[Opening TEXT SEGMENT section]

50% of articles in Crossref have open citations
Final thoughts and comparisons
The explosion in free mega-index of articles means that libraries who want to forgo Web Scale Discovery do not need to rely only on Google Scholar as many (arguably slightly weaker) alternatives exist.
Libraries that want to control their own discovery fate and blend in only journal articles , might have potentially a 5th option with the paid version of Dimension or 1Findr API.
But this option only extends to covering journals articles and perhaps monographs while Web Scale Discovery goes beyond to newspapers, magazines, ebooks, image archives, online video streaming items and more so currently Web scale discovery might still not be under threat until or unless these two tools add more content types.
In fact, currently 1Findr is used in a complimentary way with discovery services like Primo or as a service to look for free to read articles if there is no subscription (similar to Unpaywall).
Most intriguing is if perhaps a consortium tries to work on a open source discovery index around metadata data from Crossref, and perhaps open repository networks like SHARE or other repository networks (particularly if COAR's Next generation repositories recommendations bear fruit) together with progress on open citations.
All in all, more competition from most the new commerical versions and the free open alternatives may put some pressure on existing providers of comprehensive mega-indexes such as Scopus or Web of Science.
Size comparisons of these mega-indexes
Below is my own attempt to compare the sizes of the these indexes. Fortunately most of these indexes have a interface that makes it easy to determine the size of index.
Some allow you to do a "blank search" to get all results and then slice by facets (Summon, Dimensions,Lens), others allow you to do a search all with asteriks (1Findr) or allow you to do advanced search without typing in search terms (Scopus, WOS).

[Closing TEXT SEGMENT section]

__PROBLEMS TO WORK ON__.
A. Summarize the excerpt in two sentences.
B. Answer these questions from the excerpt:
(i) In what two ways is 1Findr currently used?
(ii) Which indexes allow a "blank search"?
(iii) Beyond journal articles, what content types does Web Scale Discovery cover?
C. Repeat the excerpt word for word from "Most intriguing is" up to and including "on open citations.".
The listing after this point is separate material and does not belong to the excerpt.

[Opening EXTRACTED DATA section]

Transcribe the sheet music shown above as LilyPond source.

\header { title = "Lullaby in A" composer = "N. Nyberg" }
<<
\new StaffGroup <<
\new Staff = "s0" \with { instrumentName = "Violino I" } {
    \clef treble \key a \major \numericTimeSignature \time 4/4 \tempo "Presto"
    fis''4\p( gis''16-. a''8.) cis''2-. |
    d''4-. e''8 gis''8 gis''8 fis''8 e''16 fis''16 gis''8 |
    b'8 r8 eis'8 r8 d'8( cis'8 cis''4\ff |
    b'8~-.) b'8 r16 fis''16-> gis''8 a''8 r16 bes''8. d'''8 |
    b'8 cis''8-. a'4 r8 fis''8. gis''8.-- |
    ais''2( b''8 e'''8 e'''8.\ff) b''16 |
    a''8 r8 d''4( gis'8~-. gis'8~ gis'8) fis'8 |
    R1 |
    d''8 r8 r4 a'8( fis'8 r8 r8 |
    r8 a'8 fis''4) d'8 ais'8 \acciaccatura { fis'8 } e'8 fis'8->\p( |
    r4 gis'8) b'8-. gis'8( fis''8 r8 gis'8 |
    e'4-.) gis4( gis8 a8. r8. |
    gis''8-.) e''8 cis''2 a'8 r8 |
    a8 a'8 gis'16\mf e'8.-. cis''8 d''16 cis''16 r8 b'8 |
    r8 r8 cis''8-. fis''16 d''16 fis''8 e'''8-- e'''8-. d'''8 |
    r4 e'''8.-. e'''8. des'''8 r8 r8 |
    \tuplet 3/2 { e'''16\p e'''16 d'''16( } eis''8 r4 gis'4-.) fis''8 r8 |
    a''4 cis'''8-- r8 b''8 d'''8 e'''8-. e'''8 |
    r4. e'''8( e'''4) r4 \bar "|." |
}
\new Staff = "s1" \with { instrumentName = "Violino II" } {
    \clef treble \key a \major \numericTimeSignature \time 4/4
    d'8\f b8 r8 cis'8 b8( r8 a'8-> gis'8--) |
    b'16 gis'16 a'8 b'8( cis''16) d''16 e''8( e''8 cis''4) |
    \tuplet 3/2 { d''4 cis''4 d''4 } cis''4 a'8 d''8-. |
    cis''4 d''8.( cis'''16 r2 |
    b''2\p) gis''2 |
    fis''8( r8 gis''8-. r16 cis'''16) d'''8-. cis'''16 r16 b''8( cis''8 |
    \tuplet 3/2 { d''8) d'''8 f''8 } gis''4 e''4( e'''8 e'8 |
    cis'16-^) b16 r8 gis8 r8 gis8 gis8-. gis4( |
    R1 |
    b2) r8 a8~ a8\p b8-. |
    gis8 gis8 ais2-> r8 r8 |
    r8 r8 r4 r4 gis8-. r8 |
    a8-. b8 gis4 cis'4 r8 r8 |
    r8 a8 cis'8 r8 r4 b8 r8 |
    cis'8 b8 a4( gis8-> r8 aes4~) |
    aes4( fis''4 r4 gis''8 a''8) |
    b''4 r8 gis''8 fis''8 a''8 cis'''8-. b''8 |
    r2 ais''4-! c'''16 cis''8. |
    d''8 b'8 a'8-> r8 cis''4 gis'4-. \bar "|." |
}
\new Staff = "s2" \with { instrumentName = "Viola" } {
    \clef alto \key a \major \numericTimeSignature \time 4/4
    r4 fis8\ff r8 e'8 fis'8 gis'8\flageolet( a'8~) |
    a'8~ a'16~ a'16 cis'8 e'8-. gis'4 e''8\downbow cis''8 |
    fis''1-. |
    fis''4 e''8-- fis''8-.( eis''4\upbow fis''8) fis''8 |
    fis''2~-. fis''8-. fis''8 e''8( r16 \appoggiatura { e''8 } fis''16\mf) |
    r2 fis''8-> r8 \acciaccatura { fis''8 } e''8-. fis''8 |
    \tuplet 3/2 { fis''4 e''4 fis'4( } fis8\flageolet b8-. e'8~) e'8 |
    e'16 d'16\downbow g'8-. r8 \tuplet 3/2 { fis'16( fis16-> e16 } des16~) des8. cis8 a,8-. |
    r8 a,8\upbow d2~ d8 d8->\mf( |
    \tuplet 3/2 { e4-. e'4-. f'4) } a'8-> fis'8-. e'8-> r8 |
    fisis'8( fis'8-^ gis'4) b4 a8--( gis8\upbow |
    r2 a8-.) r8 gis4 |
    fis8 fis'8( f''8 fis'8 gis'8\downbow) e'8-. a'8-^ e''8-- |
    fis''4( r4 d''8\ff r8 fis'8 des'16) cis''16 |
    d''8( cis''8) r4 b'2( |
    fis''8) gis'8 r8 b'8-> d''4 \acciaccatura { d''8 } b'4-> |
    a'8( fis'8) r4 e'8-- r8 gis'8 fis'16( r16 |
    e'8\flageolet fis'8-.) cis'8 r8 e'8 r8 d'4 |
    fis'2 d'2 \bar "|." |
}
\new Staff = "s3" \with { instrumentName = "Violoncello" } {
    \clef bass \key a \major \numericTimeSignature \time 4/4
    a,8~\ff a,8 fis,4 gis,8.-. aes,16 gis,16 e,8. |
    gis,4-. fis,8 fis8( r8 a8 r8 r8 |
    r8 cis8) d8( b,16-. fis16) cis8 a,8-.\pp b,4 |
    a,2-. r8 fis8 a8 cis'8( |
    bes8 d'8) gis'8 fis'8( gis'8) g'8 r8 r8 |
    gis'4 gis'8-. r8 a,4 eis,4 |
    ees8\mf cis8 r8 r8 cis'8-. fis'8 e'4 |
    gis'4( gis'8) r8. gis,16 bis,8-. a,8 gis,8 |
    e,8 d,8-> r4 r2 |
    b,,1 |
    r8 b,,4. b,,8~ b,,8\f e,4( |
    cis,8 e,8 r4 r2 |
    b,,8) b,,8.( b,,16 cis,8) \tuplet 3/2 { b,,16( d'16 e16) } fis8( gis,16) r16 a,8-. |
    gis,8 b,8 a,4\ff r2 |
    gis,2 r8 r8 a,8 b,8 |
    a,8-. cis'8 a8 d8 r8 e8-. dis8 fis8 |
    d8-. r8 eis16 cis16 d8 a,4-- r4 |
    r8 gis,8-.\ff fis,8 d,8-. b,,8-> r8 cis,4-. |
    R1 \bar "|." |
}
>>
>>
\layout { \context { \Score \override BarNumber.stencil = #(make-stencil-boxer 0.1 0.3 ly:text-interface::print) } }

[Closing EXTRACTED DATA section]

__ANSWERS BY ITEM NUMBER__.
A. Free mega-indexes now give libraries that forgo Web Scale Discovery alternatives to Google Scholar, and paid tools may offer a further option, though only for journal articles and perhaps monographs, so Web Scale Discovery, which also covers newspapers, magazines, ebooks and more, may not yet be under threat. More competition from new commercial and free open alternatives may pressure providers such as Scopus or Web of Science, and the sizes of these indexes can be compared through their search interfaces.

B.
(i) It is used alongside discovery services like Primo, or as a service for finding free-to-read articles when there is no subscription.
(ii) Summon, Dimensions and Lens.
(iii) Newspapers, magazines, ebooks, image archives, online video streaming items and more.

C.
Most intriguing is if perhaps a consortium tries to work on a open source discovery index around metadata data from Crossref, and perhaps open repository networks like SHARE or other repository networks (particularly if COAR's Next generation repositories recommendations bear fruit) together with progress on open citations.